The Survey of London writes of the area that by the start of the 20th century, "the bijou house on side streets or at the back was now making its debut, as motor garages supplanted stinking stables and the mews became detoxified." The timber yard was replaced with mews houses in 1926–27 and extensive gentrification took place in the Close during the early and mid-20th century as buildings were improved or replaced. The Close's original utilitarian buildings were subject to "prettification" during their conversion to private residential use and others were rebuilt in a much more "architectural" style.

40 Devonshire Street, a "mews side-house" which is on the corner of the western entrance to the Close, was built in the 1930s in what Historic England describe as the "arts and crafts Georgian revival" style. It has been grade II listed since 1987. Number 39, inside the Close, was part of the same plot of land as number 40. It was completed in 1934 and noted by Pevsner for its combination of modernism and tradition. Both were designed by Francis Lorne and Ludovic Gordon Farquhar of Burnet, Tait & Lorne for Vincent Gluckstein, chairman of Bovis, who intended to clear the site and build housing. Number 40 was occupied as a house but the modernist 39 was acquired by G. Grey Wornum who used it as the base for his architectural practice, possibly because its modern style did not suit the rest of the area.

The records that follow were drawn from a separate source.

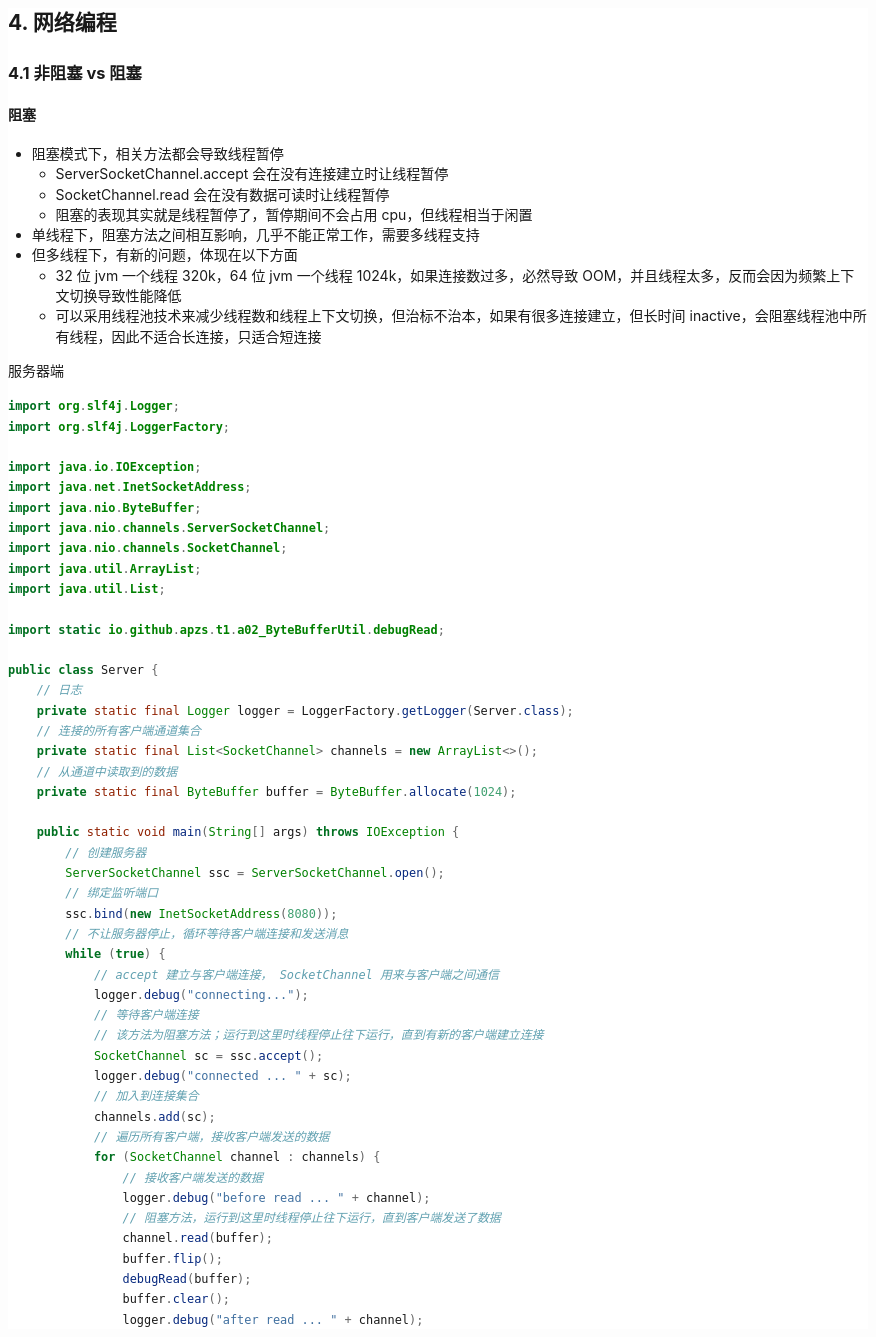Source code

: ## 4. 网络编程

### 4.1 非阻塞 vs 阻塞

#### 阻塞

* 阻塞模式下，相关方法都会导致线程暂停
  * ServerSocketChannel.accept 会在没有连接建立时让线程暂停
  * SocketChannel.read 会在没有数据可读时让线程暂停
  * 阻塞的表现其实就是线程暂停了，暂停期间不会占用 cpu，但线程相当于闲置
* 单线程下，阻塞方法之间相互影响，几乎不能正常工作，需要多线程支持
* 但多线程下，有新的问题，体现在以下方面
  * 32 位 jvm 一个线程 320k，64 位 jvm 一个线程 1024k，如果连接数过多，必然导致 OOM，并且线程太多，反而会因为频繁上下文切换导致性能降低
  * 可以采用线程池技术来减少线程数和线程上下文切换，但治标不治本，如果有很多连接建立，但长时间 inactive，会阻塞线程池中所有线程，因此不适合长连接，只适合短连接

服务器端

```java
import org.slf4j.Logger;
import org.slf4j.LoggerFactory;

import java.io.IOException;
import java.net.InetSocketAddress;
import java.nio.ByteBuffer;
import java.nio.channels.ServerSocketChannel;
import java.nio.channels.SocketChannel;
import java.util.ArrayList;
import java.util.List;

import static io.github.apzs.t1.a02_ByteBufferUtil.debugRead;

public class Server {
    // 日志
    private static final Logger logger = LoggerFactory.getLogger(Server.class);
    // 连接的所有客户端通道集合
    private static final List<SocketChannel> channels = new ArrayList<>();
    // 从通道中读取到的数据
    private static final ByteBuffer buffer = ByteBuffer.allocate(1024);

    public static void main(String[] args) throws IOException {
        // 创建服务器
        ServerSocketChannel ssc = ServerSocketChannel.open();
        // 绑定监听端口
        ssc.bind(new InetSocketAddress(8080));
        // 不让服务器停止，循环等待客户端连接和发送消息
        while (true) {
            // accept 建立与客户端连接， SocketChannel 用来与客户端之间通信
            logger.debug("connecting...");
            // 等待客户端连接
            // 该方法为阻塞方法；运行到这里时线程停止往下运行，直到有新的客户端建立连接
            SocketChannel sc = ssc.accept();
            logger.debug("connected ... " + sc);
            // 加入到连接集合
            channels.add(sc);
            // 遍历所有客户端，接收客户端发送的数据
            for (SocketChannel channel : channels) {
                // 接收客户端发送的数据
                logger.debug("before read ... " + channel);
                // 阻塞方法，运行到这里时线程停止往下运行，直到客户端发送了数据
                channel.read(buffer);
                buffer.flip();
                debugRead(buffer);
                buffer.clear();
                logger.debug("after read ... " + channel);
```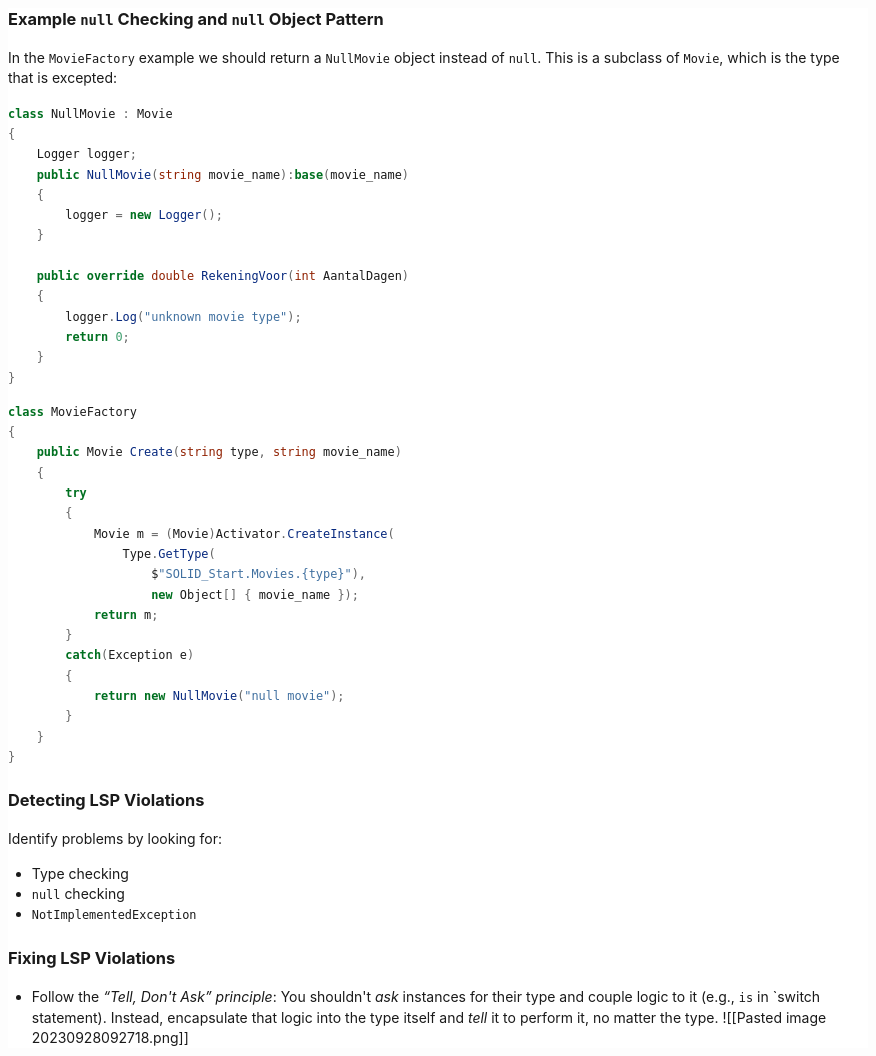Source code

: ### Example `null` Checking and `null` Object Pattern

In the `MovieFactory` example we should return a `NullMovie` object instead of `null`. This is a subclass of `Movie`, which is the type that is excepted:
```c#
class NullMovie : Movie
{
    Logger logger;
    public NullMovie(string movie_name):base(movie_name)
    {
        logger = new Logger();
    }

    public override double RekeningVoor(int AantalDagen)
    {
        logger.Log("unknown movie type");
        return 0;
    }
}
```

```c#
class MovieFactory
{
    public Movie Create(string type, string movie_name)
    {
        try
        {
            Movie m = (Movie)Activator.CreateInstance(
	            Type.GetType(
		            $"SOLID_Start.Movies.{type}"), 
		            new Object[] { movie_name });
            return m;
        }
        catch(Exception e)
        {
            return new NullMovie("null movie");
        }
    }
}
```

### Detecting LSP Violations

Identify problems by looking for:
- Type checking
- `null` checking
- `NotImplementedException`

### Fixing LSP Violations

- Follow the *“Tell, Don't Ask” principle*: You shouldn't *ask* instances for their type and couple logic to it (e.g., `is` in `switch statement). Instead, encapsulate that logic into the type itself and *tell* it to perform it, no matter the type.
  ![[Pasted image 20230928092718.png]]
  
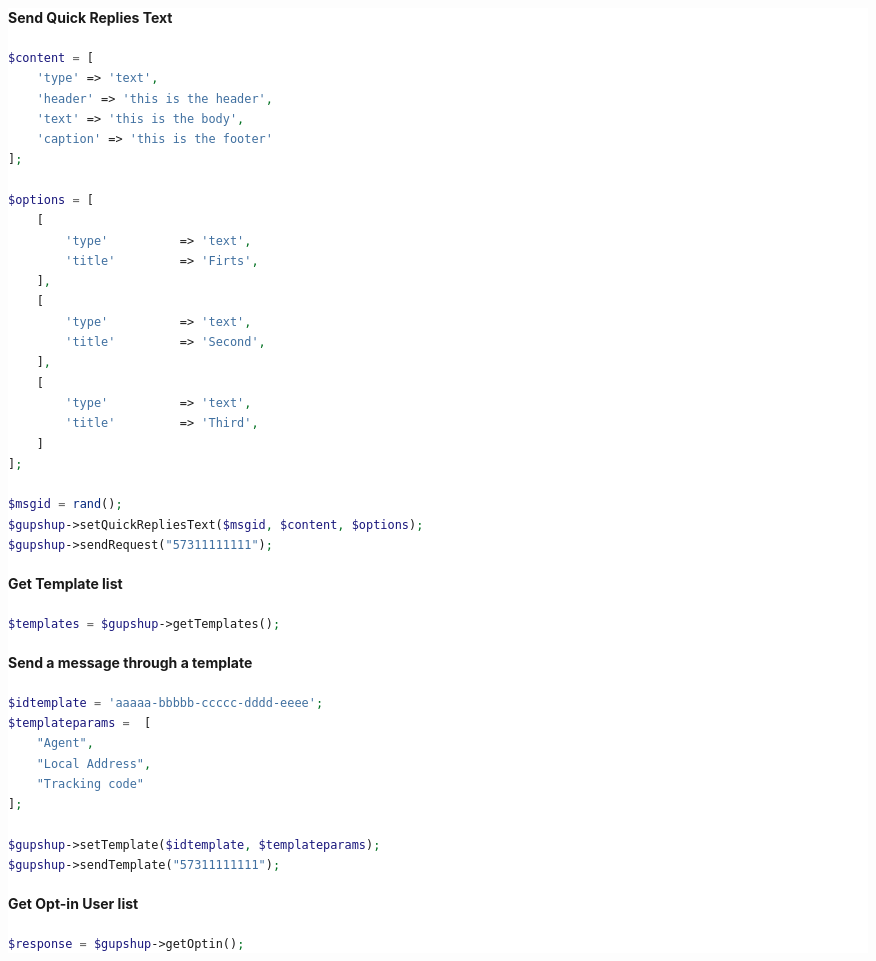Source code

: #### Send Quick Replies Text

```php
$content = [
    'type' => 'text',
    'header' => 'this is the header',
    'text' => 'this is the body',
    'caption' => 'this is the footer'
];

$options = [
    [
        'type'          => 'text',
        'title'         => 'Firts',
    ],
    [
        'type'          => 'text',
        'title'         => 'Second',
    ],
    [
        'type'          => 'text',
        'title'         => 'Third',
    ]
];

$msgid = rand();
$gupshup->setQuickRepliesText($msgid, $content, $options);
$gupshup->sendRequest("57311111111");

```

#### Get Template list

```php
$templates = $gupshup->getTemplates();
```

#### Send a message through a template

```php
$idtemplate = 'aaaaa-bbbbb-ccccc-dddd-eeee';
$templateparams =  [
    "Agent", 
    "Local Address", 
    "Tracking code"
];

$gupshup->setTemplate($idtemplate, $templateparams);
$gupshup->sendTemplate("57311111111");
```

#### Get Opt-in User list

```php
$response = $gupshup->getOptin();
```
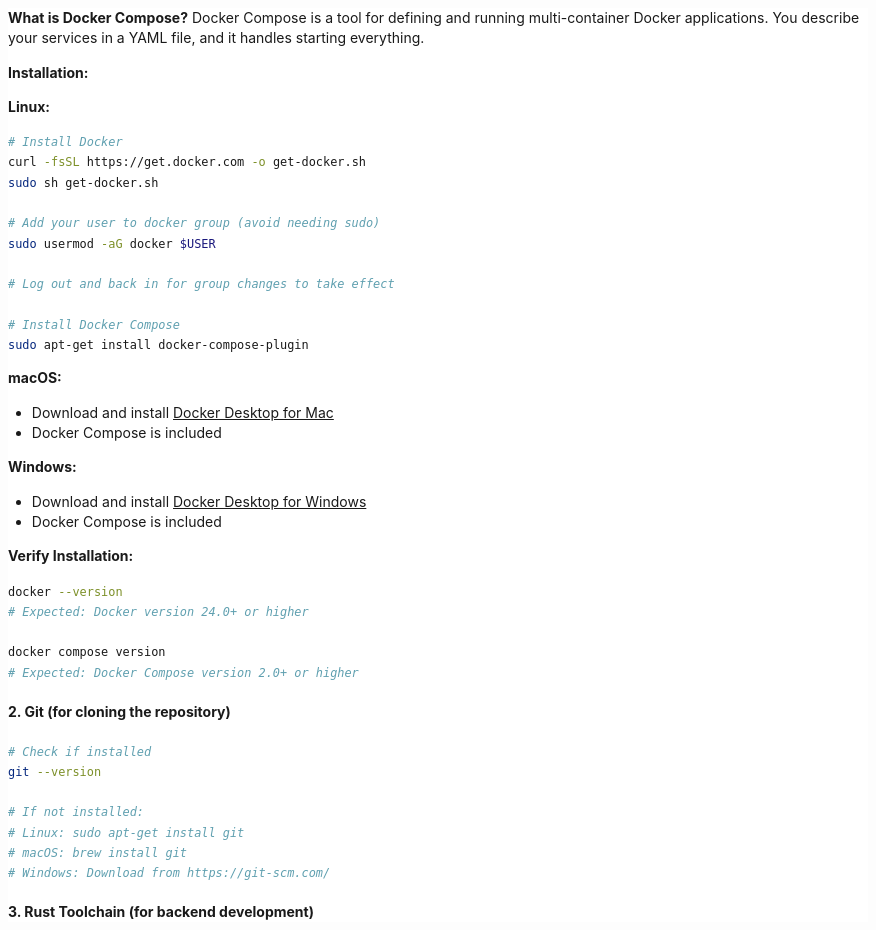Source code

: **What is Docker Compose?**
Docker Compose is a tool for defining and running multi-container Docker applications. You describe your services in a YAML file, and it handles starting everything.

**Installation:**

**Linux:**

```bash
# Install Docker
curl -fsSL https://get.docker.com -o get-docker.sh
sudo sh get-docker.sh

# Add your user to docker group (avoid needing sudo)
sudo usermod -aG docker $USER

# Log out and back in for group changes to take effect

# Install Docker Compose
sudo apt-get install docker-compose-plugin
```

**macOS:**

-   Download and install [Docker Desktop for Mac](https://www.docker.com/products/docker-desktop/)
-   Docker Compose is included

**Windows:**

-   Download and install [Docker Desktop for Windows](https://www.docker.com/products/docker-desktop/)
-   Docker Compose is included

**Verify Installation:**

```bash
docker --version
# Expected: Docker version 24.0+ or higher

docker compose version
# Expected: Docker Compose version 2.0+ or higher
```

#### 2. **Git** (for cloning the repository)

```bash
# Check if installed
git --version

# If not installed:
# Linux: sudo apt-get install git
# macOS: brew install git
# Windows: Download from https://git-scm.com/
```

#### 3. **Rust Toolchain** (for backend development)
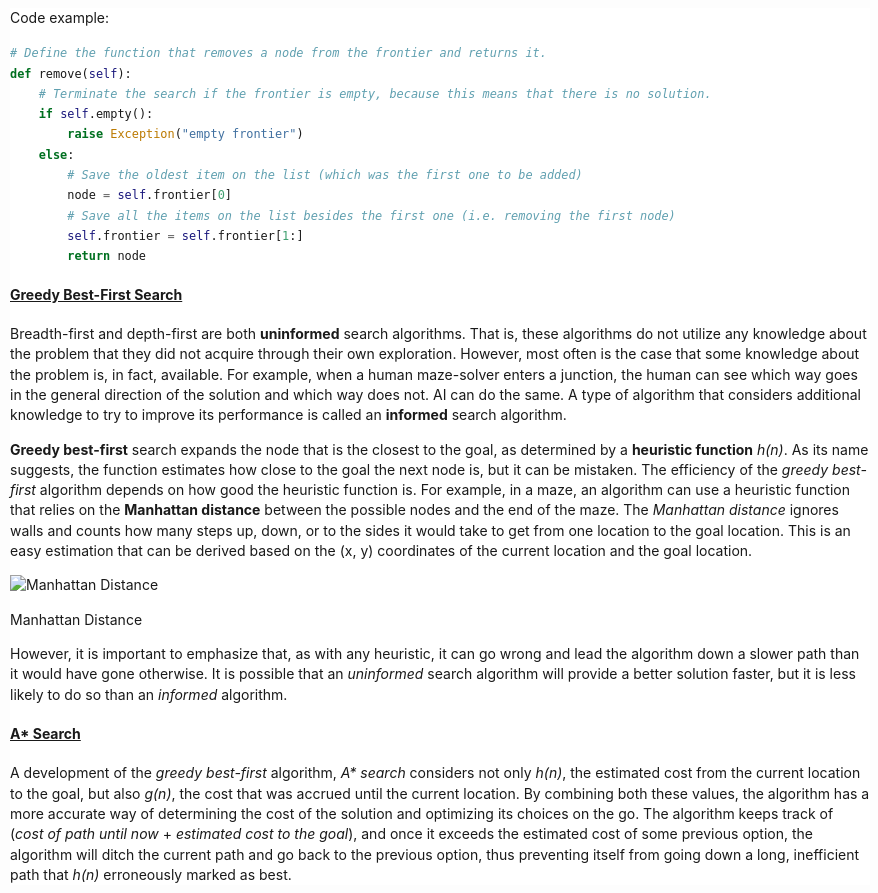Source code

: Code example:

```python
# Define the function that removes a node from the frontier and returns it.
def remove(self):
    # Terminate the search if the frontier is empty, because this means that there is no solution.
    if self.empty():
        raise Exception("empty frontier")
    else:
        # Save the oldest item on the list (which was the first one to be added)
        node = self.frontier[0]
        # Save all the items on the list besides the first one (i.e. removing the first node)
        self.frontier = self.frontier[1:]
        return node

```


#### [Greedy Best-First Search](https://cs50.harvard.edu/ai/2024/notes/0/#greedy-best-first-search)

Breadth-first and depth-first are both **uninformed** search algorithms. That is, these algorithms do not utilize any knowledge about the problem that they did not acquire through their own exploration. However, most often is the case that some knowledge about the problem is, in fact, available. For example, when a human maze-solver enters a junction, the human can see which way goes in the general direction of the solution and which way does not. AI can do the same. A type of algorithm that considers additional knowledge to try to improve its performance is called an **informed** search algorithm.

**Greedy best-first** search expands the node that is the closest to the goal, as determined by a **heuristic function** _h(n)_. As its name suggests, the function estimates how close to the goal the next node is, but it can be mistaken. The efficiency of the _greedy best-first_ algorithm depends on how good the heuristic function is. For example, in a maze, an algorithm can use a heuristic function that relies on the **Manhattan distance** between the possible nodes and the end of the maze. The _Manhattan distance_ ignores walls and counts how many steps up, down, or to the sides it would take to get from one location to the goal location. This is an easy estimation that can be derived based on the (x, y) coordinates of the current location and the goal location.

![Manhattan Distance](https://cs50.harvard.edu/ai/2024/notes/0/manhattandistance.png)

Manhattan Distance

However, it is important to emphasize that, as with any heuristic, it can go wrong and lead the algorithm down a slower path than it would have gone otherwise. It is possible that an _uninformed_ search algorithm will provide a better solution faster, but it is less likely to do so than an _informed_ algorithm.

#### [A\* Search](https://cs50.harvard.edu/ai/2024/notes/0/#a-search)

A development of the _greedy best-first_ algorithm, _A\* search_ considers not only _h(n)_, the estimated cost from the current location to the goal, but also _g(n)_, the cost that was accrued until the current location. By combining both these values, the algorithm has a more accurate way of determining the cost of the solution and optimizing its choices on the go. The algorithm keeps track of (_cost of path until now_ + _estimated cost to the goal_), and once it exceeds the estimated cost of some previous option, the algorithm will ditch the current path and go back to the previous option, thus preventing itself from going down a long, inefficient path that _h(n)_ erroneously marked as best.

Cottage conversions continued after the Second World War at, for instance, number 3 in 1962 and number 2 in 1970–71. Number 32 was converted to offices in 1986. The Survey of London point out the irony that these and similar London mews, once the home of servants and horses and with limited access from the grander streets that surround them, have now become desirable homes precisely because they are quiet and have little traffic.